We also have made strategic equity investments in certain non-marketable investment securities. These securities
are not publicly traded. Our ability to realize value from our strategic investments in companies that are not public is
dependent on the success of their business and their ability to obtain sufficient capital to execute their business
plans. Since private markets are not as liquid as public markets, there is also increased risk that we will not be able
to sell these investments, or that when we desire to sell them that we will not be able to obtain full value for them.
We evaluate our non-marketable investment securities on a quarterly basis to determine whether the carrying value
of each investment is impaired. This quarterly evaluation consists of reviewing, among other things, company
business plans and current financial statements, if available, for factors which may indicate an impairment in our
investment. Such factors may include, but are not limited to, cash flow concerns, material litigation, violations of
debt covenants and changes in business strategy. During the year ended December 31, 2003, we did not record any
impairment charges with respect to these instruments.

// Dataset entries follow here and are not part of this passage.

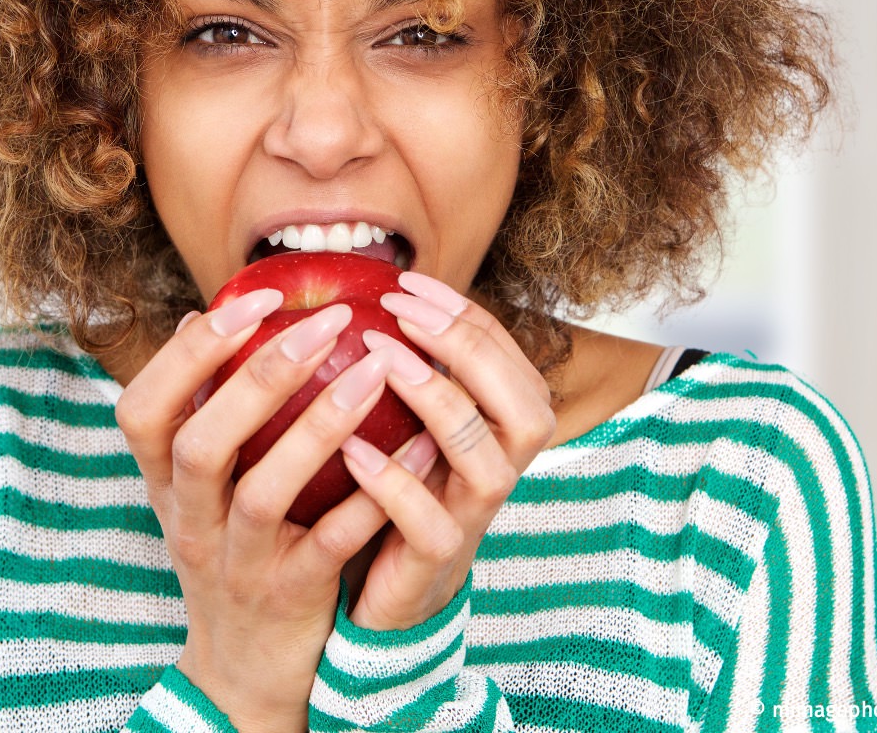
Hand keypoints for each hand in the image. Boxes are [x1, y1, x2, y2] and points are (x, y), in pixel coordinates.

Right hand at [114, 291, 418, 730]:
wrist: (245, 666)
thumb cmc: (227, 548)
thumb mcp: (196, 488)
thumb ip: (198, 411)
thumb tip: (199, 316)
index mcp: (163, 483)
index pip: (142, 409)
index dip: (190, 352)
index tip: (254, 298)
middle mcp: (190, 521)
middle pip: (200, 445)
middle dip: (260, 376)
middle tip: (327, 320)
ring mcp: (238, 563)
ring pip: (263, 493)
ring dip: (318, 427)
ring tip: (374, 369)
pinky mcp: (292, 595)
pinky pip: (332, 541)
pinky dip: (373, 493)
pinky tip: (418, 446)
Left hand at [333, 271, 558, 631]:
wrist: (386, 593)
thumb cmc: (396, 492)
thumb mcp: (411, 425)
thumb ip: (411, 372)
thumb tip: (367, 291)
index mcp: (500, 433)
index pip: (509, 361)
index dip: (465, 317)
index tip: (406, 283)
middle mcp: (499, 472)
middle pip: (526, 409)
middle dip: (468, 351)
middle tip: (401, 313)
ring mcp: (472, 520)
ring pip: (488, 464)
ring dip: (439, 404)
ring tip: (383, 362)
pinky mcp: (433, 562)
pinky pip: (429, 524)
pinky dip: (393, 483)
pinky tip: (350, 449)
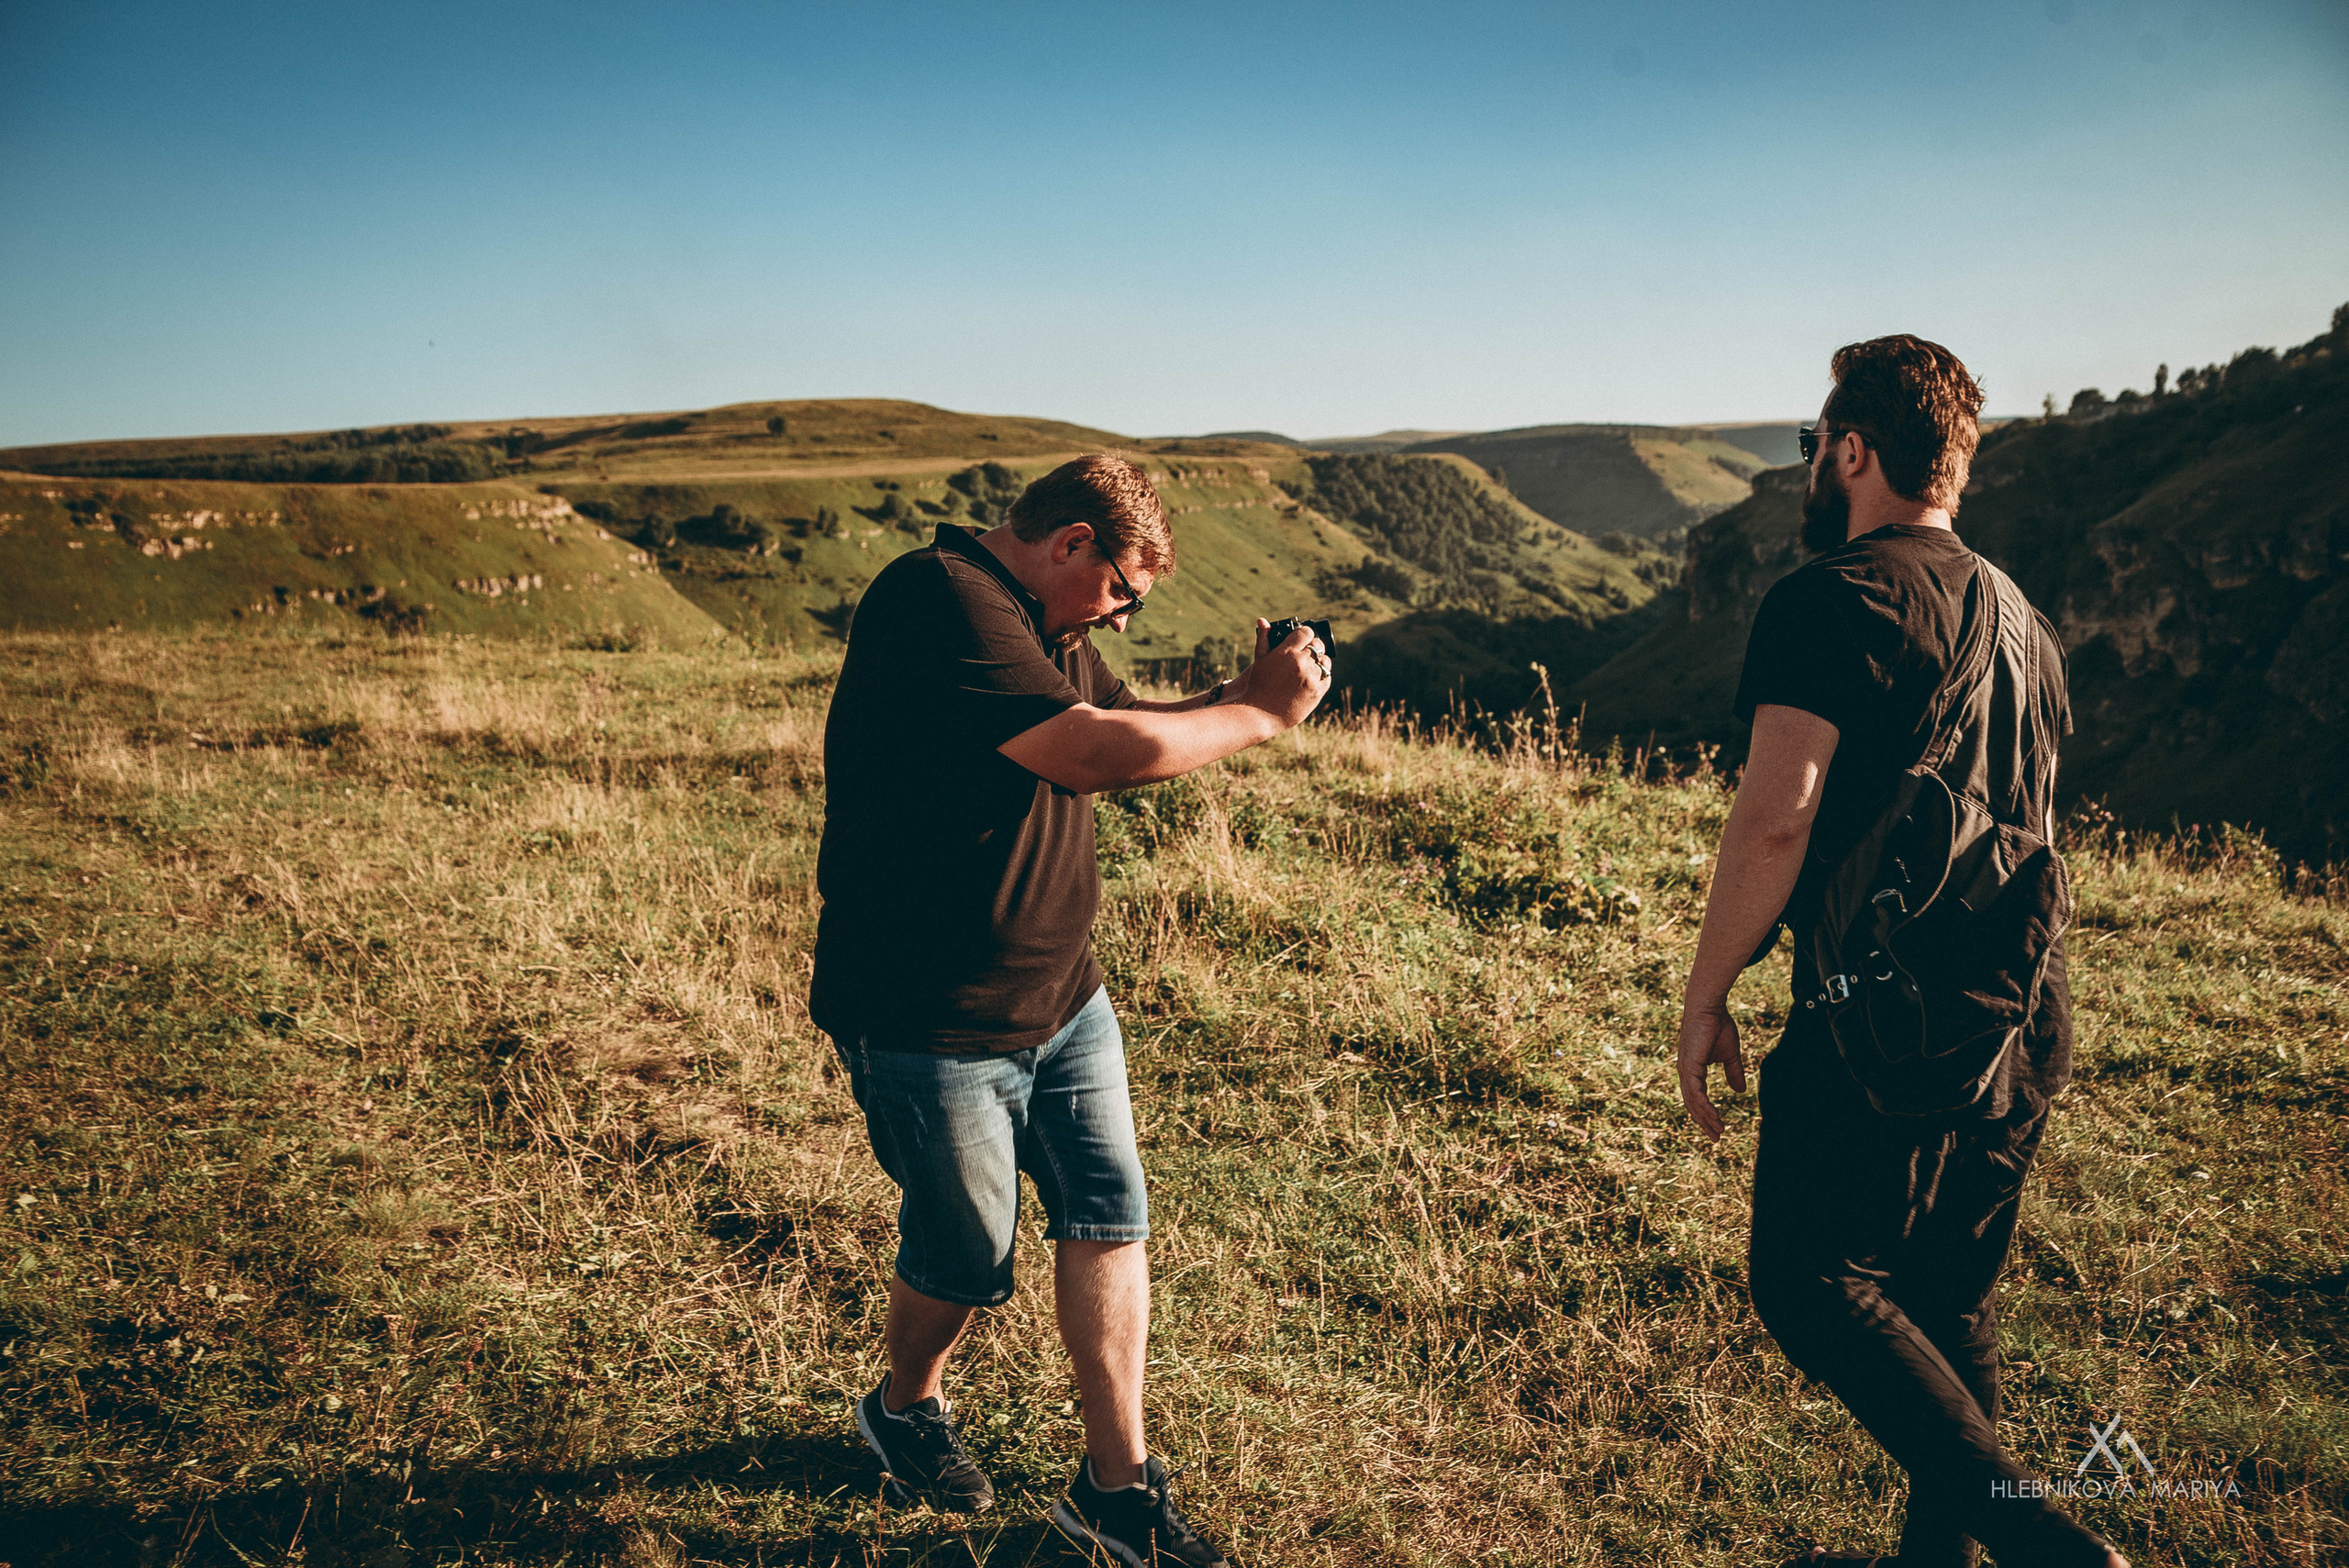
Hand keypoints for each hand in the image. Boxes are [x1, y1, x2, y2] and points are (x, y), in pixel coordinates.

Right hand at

As of December 31, 2003, we estimated the fair market value of our fixed-rate debt and mortgages and other notes
payable to be approximately $7.258 billion using quoted market prices where available, or discounted cash flow
analyses. The interest rates assumed in such discounted cash flow analyses reflect interest rates currently being offered
for loans with similar terms to borrowers of similar credit quality. The fair market value of our fixed-rate debt and
mortgages is affected by fluctuations in interest rates. A hypothetical 10.0% decrease in assumed interest rates would
increase the fair market value of our debt by approximately $186.4 million. To the extent interest rates increase, our
costs of financing would increase at such time as we are required to refinance our debt. As of December 31, 2003, a
hypothetical 10.0% increase in assumed interest rates would increase our annual interest expense by approximately
$49.9 million.
We have not used derivative financial instruments for hedging or speculative purposes.
Item 8. FINANCIAL STATEMENTS AND SUPPLEMENTARY DATA
Our Consolidated Financial Statements are included in this report beginning on page F-1.
Item 9. CHANGES IN AND DISAGREEMENTS WITH ACCOUNTANTS ON ACCOUNTING AND
FINANCIAL DISCLOSURE
Not applicable.
Item 9A. CONTROLS AND PROCEDURES
As of December 31, 2003, an evaluation was performed under the supervision and with the participation of our
management, including the Chief Executive Officer and Chief Financial Officer, of the effectiveness of the design
and operation of our disclosure controls and procedures. Based on that evaluation, our management, including the
Chief Executive Officer and Chief Financial Officer, concluded that our disclosure controls and procedures were
effective as of December 31, 2003. There have been no significant changes during the period covered by this report
in our internal control over financial reporting or in other factors that could significantly affect internal control over
financial reporting.
PART III
Item 10. DIRECTORS AND EXECUTIVE OFFICERS OF THE REGISTRANT
The information required by this Item with respect to the identity and business experience of our directors will be set
forth in our Proxy Statement for the Annual Meeting of Shareholders to be held on May 6, 2004, under the caption
“Election of Directors,” which information is hereby incorporated herein by reference.
The information required by this Item with respect to the identity and business experience of our executive officers is
set forth on page 21 of this report under the caption “Executive Officers.”